Segment Start: Supplied records
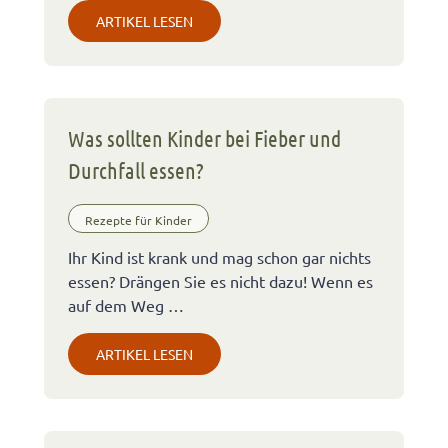
ARTIKEL LESEN
Was sollten Kinder bei Fieber und
Durchfall essen?
Rezepte für Kinder
Ihr Kind ist krank und mag schon gar nichts
essen? Drängen Sie es nicht dazu! Wenn es
auf dem Weg …
ARTIKEL LESEN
Segment End: Supplied records
Your output should be an exact copy of the lines from the one containing "Ihr Kind ist krank und mag schon gar nichts" through the last line of the data above.

> Solution to this problem:
Ihr Kind ist krank und mag schon gar nichts
essen? Drängen Sie es nicht dazu! Wenn es
auf dem Weg …
ARTIKEL LESEN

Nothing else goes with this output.